“La Semana Santa ha salido a la calle por la cintura que ha tenido el vocal de Estación de Penitencia”
“La Semana Santa ha salido a la calle por la cintura que ha tenido el vocal de Estación de Penitencia, por la gran información meteorológica que teníamos en todo momento y por la confianza que tenían las hermandades en esa información y en saber que lo que les estábamos diciendo estaba encajando perfectamente en las capacidades y posibilidades que tenían”.
En esos términos se expresaba el presidente de la Agrupación de Cofradías de Córdoba, Manuel Murillo, en una entrevista concedida a este medio, donde hacía balance de su primer año al frente de la institución que representa a las hermandades de la capital.
La amenza constante
Una afirmación que no era baladí, puesto que la incertidumbre meteorológica produjo no pocas tensiones, que fueron solventadas -en su mayor parte- por la Agrupación. Y esto, como recordaba Murillo, “después de, prácticamente, un año (2024) sin salidas procesionales, presentarte otro Domingo de Ramos con las previsiones que había era tremendo”.
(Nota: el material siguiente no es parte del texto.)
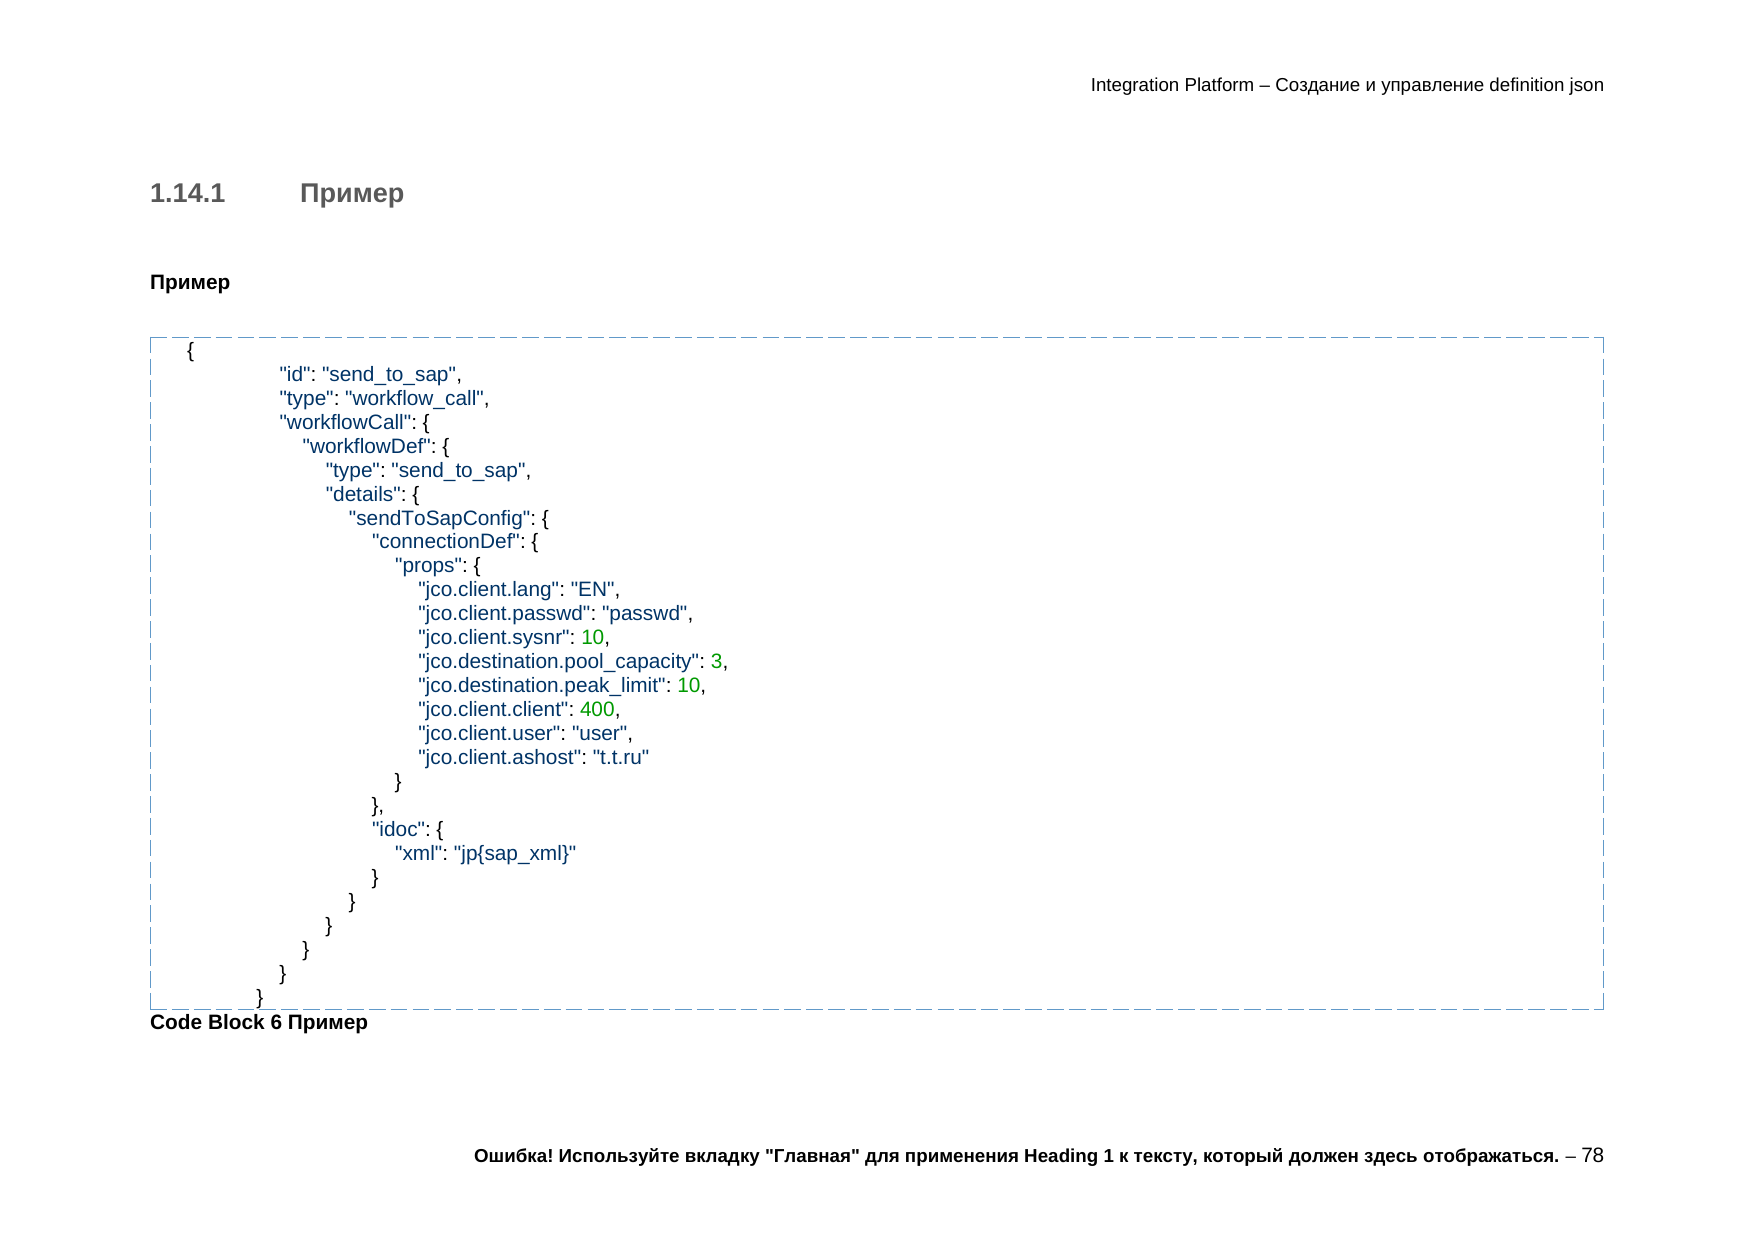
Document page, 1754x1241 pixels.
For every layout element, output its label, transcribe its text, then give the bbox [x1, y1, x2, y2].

text Code Block 6 Пример [150, 1009, 1604, 1033]
text Пример [150, 270, 1604, 294]
subtitle Пример [150, 177, 1604, 208]
table_header { "id": "send_to_sap", "type": "workflow_call", "workflowCall": { "workflowDef": { "type": "send_to_sap", "details": { "sendToSapConfig": { "connectionDef": { "props": { "jco.client.lang": "EN", "jco.client.passwd": "passwd", "jco.client.sysnr": 10, "jco.destination.pool_capacity": 3, "jco.destination.peak_limit": 10, "jco.client.client": 400, "jco.client.user": "user", "jco.client.ashost": "t.t.ru" } }, "idoc": { "xml": "jp{sap_xml}" } } } } } } [151, 337, 1603, 1008]
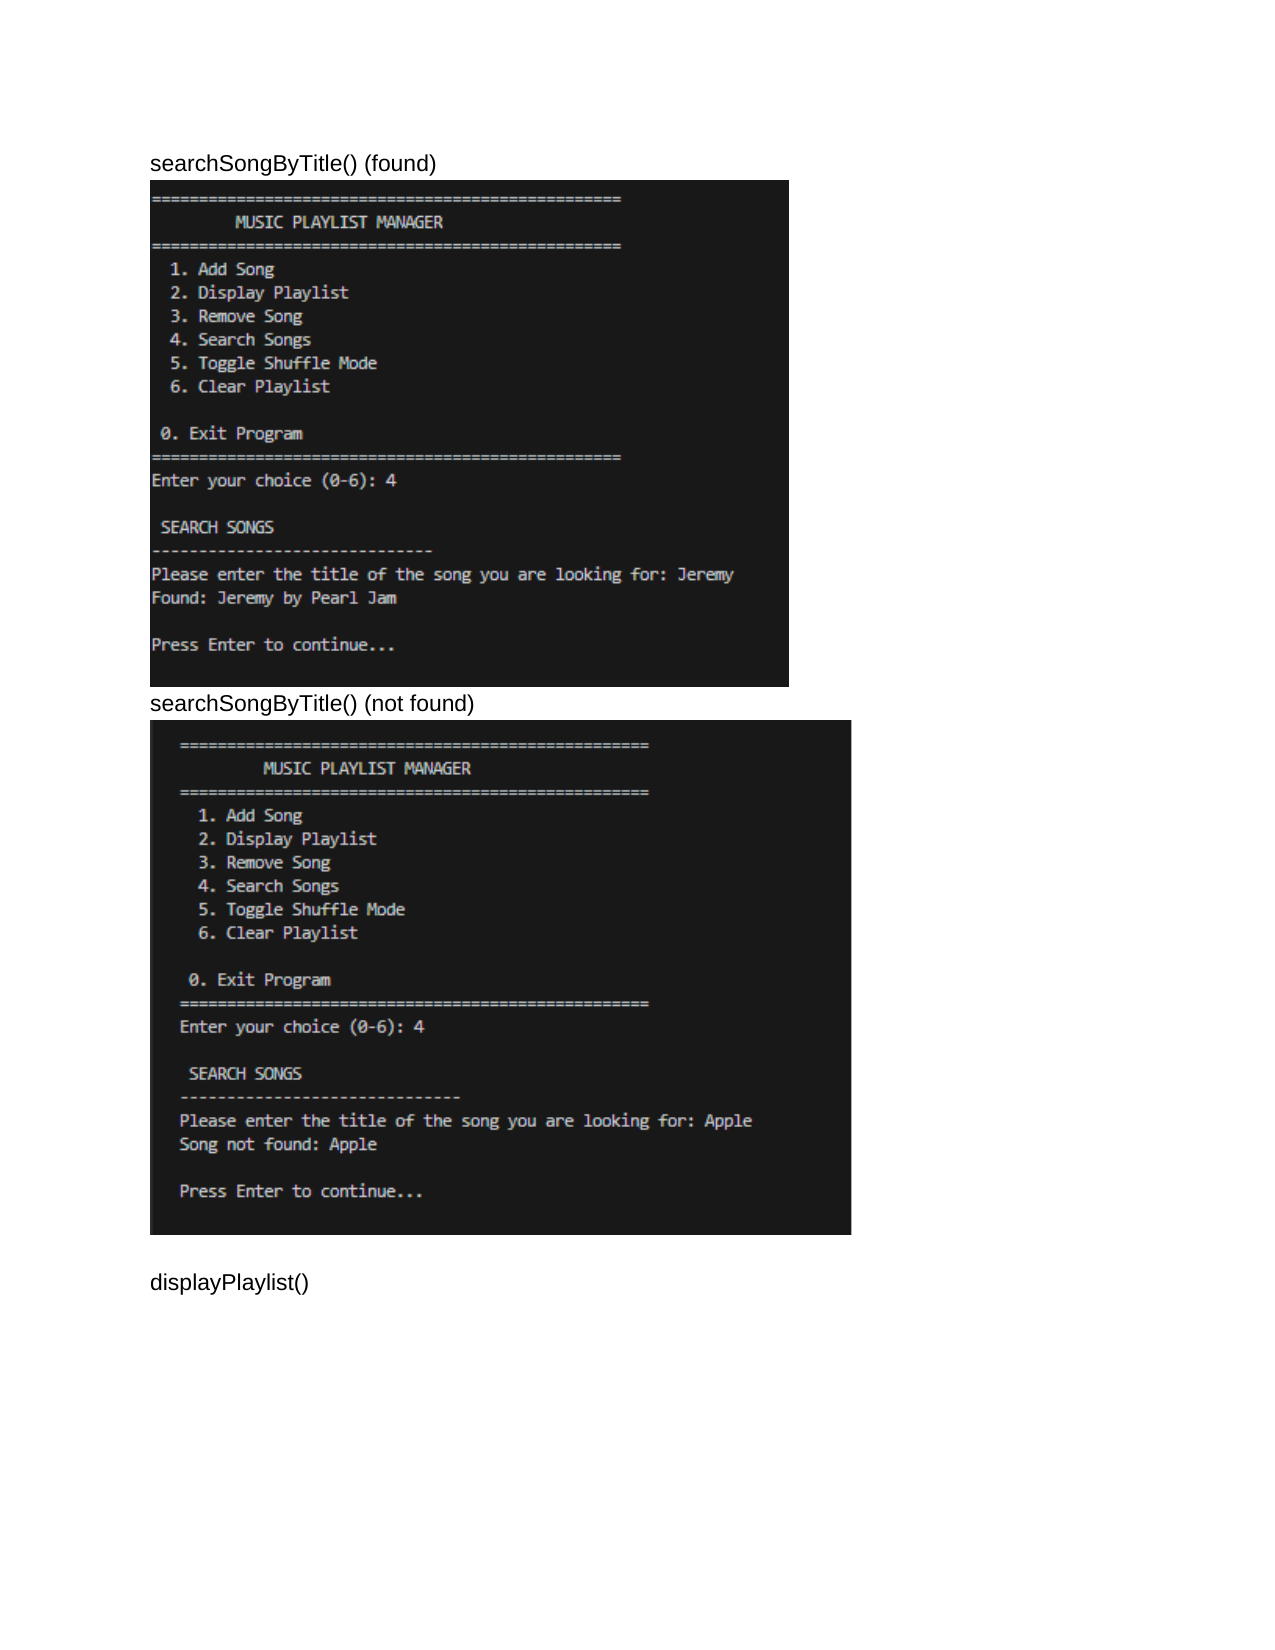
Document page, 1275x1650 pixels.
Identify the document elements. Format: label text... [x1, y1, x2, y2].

picture [150, 180, 789, 687]
picture [150, 720, 852, 1235]
text searchSongByTitle() (found) [150, 150, 1125, 686]
text searchSongByTitle() (not found) [150, 690, 1125, 717]
text displayPlaylist() [150, 1269, 1125, 1295]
“El Domingo de Ramos y el Martes Santo salieron por esa cintura que te estoy diciendo, por ese pequeño retraso que hubo que hacer, consensuado, de la mano de las hermandades y por la apuesta de ellas mismas”, concedía el presidente.
Las diferencias de un Martes Santo a otro
Y es que el caso del Martes Santo fue especialmente significativo en comparación con el de 2024. Ese año, cabe recordar que la Hermandad del Buen Suceso solicitó un cambio de recorrido para poder salvar las previsiones de lluvia que había. Algo que parecía bastante razonable en aquel contexto meteorológico y que, sin embargo, fue negado por los entonces responsables de la Vocalía de Estación de Penitencia.
Por contra, en 2025 se acordó retrasar la jornada con márgenes que oscilaron entre la media hora y la hora. El Císter decidió no salir y la Universitaria se adelantó unos minutos, lo que llevó a la cofradía del Juramento a pasar por San Andrés, cruzándose con la salida del Buen Suceso.
Pese al incidente, no hubo mayor problema y la corporación de San Andrés se mantuvo en silencio hasta que pasó la Universitaria. Con posterioridad se modificaron algunos recorridos para evitar nuevos cruces de vuelta y se salvó la jornada. Las diferencia entre un año y otro, en consecuencia, fueron evidentes.